Description of the task> Locate every line below that contains the word "cães" and reproduce each of those lines in full.

Data provided>
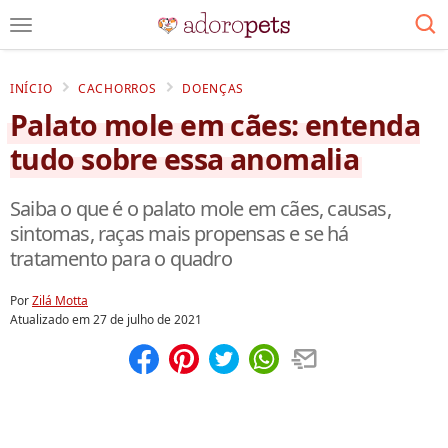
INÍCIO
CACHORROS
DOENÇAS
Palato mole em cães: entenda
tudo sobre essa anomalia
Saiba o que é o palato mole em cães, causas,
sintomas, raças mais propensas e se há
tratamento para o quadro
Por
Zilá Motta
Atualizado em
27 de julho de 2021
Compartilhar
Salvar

...

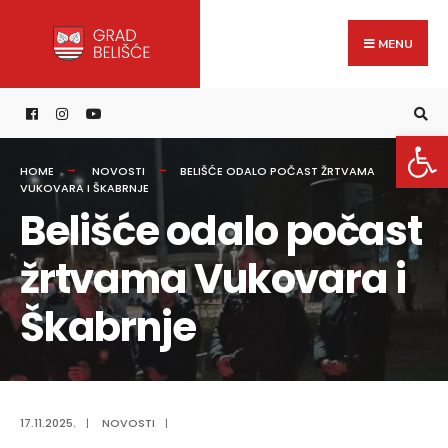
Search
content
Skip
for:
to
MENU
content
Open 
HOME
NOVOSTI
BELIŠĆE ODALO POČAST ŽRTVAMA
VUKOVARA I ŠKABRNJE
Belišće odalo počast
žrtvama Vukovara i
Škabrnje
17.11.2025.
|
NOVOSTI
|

Response to this exercise>
Palato mole em cães: entenda
Saiba o que é o palato mole em cães, causas,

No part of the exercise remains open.